Well, well, well. Problem with load balancers. Duh. My solution: Added another connector for our second CAS. Well, that didn’t work. It was still showing the same amount of devices😦 My test-device wouldn’t show up either. It was now unfortunately time to state that the Exchange Connector won’t work if you have more than one CAS in your environment. Too bad😦

Update: Currently I’m using an EAS device report script on the Exchange server for collecting miscellaneous information about mobile devices. More on that in a blog post later on…

 

Search queries in SCCM

(Even though the connector didn’t work as expected, I had already made a couple of queries before noticing the problem…)

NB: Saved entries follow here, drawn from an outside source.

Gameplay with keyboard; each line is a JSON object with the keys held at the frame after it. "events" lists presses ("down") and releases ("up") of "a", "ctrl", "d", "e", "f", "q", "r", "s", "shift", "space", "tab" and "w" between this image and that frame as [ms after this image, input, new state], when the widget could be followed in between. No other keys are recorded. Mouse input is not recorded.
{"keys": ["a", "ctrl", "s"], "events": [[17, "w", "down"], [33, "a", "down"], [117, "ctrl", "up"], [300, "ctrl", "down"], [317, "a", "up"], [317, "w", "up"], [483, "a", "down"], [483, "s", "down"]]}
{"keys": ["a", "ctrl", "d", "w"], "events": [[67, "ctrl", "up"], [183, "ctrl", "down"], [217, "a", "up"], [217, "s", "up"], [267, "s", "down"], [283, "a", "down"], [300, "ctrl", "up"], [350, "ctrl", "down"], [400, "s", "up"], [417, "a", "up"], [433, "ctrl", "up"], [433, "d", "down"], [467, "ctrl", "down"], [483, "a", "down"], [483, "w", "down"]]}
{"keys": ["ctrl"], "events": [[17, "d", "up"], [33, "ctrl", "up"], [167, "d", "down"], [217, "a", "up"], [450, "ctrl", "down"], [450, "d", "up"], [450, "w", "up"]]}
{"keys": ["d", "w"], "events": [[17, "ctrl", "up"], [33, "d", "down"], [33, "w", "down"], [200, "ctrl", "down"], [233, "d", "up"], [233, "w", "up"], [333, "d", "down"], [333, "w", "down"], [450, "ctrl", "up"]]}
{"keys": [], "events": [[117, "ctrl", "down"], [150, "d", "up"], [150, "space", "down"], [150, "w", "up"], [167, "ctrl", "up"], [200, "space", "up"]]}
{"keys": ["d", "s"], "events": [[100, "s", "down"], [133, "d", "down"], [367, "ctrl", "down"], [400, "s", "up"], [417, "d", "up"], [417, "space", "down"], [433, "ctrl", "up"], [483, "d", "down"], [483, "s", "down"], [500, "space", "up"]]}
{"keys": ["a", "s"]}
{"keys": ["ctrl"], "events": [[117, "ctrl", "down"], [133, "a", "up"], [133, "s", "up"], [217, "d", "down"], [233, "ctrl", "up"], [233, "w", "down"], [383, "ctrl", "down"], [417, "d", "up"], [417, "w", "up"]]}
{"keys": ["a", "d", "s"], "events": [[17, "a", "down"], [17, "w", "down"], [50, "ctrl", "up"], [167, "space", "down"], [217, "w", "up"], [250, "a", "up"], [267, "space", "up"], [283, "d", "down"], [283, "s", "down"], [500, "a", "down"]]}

It’s always nice to get a list of devices, but in most cases you’ll want to have the list sorted in some way. I was requested to sort our list by the Windows Phone OS. I used a slightly modified query from: http://www.windows-noob.com/forums/topic/9618-unified-device-management-with-configuration-manager-2012-r2-part-4-configuring-compliance-on-ios-devices/

Query:

select SMS_R_SYSTEM.ResourceID,SMS_R_SYSTEM.ResourceType,SMS_R_SYSTEM.Name,SMS_R_SYSTEM.SMSUniqueIdentifier,SMS_R_SYSTEM.ResourceDomainORWorkgroup,SMS_R_SYSTEM.Client from SMS_R_System where SMS_R_System.OperatingSystemNameandVersion like “%Windows Phone%

Using this query, I got all Windows Phones listed:

ex_server_connector_sccm_wp8_query

Fig 14. Query for Windows Phones

Instead of using Reporting, I find it much easier to just mark the whole list and copy/paste it into Excel (or another document). Some sort of “export to .csv” right-click plugin for SCCM would be awesome though.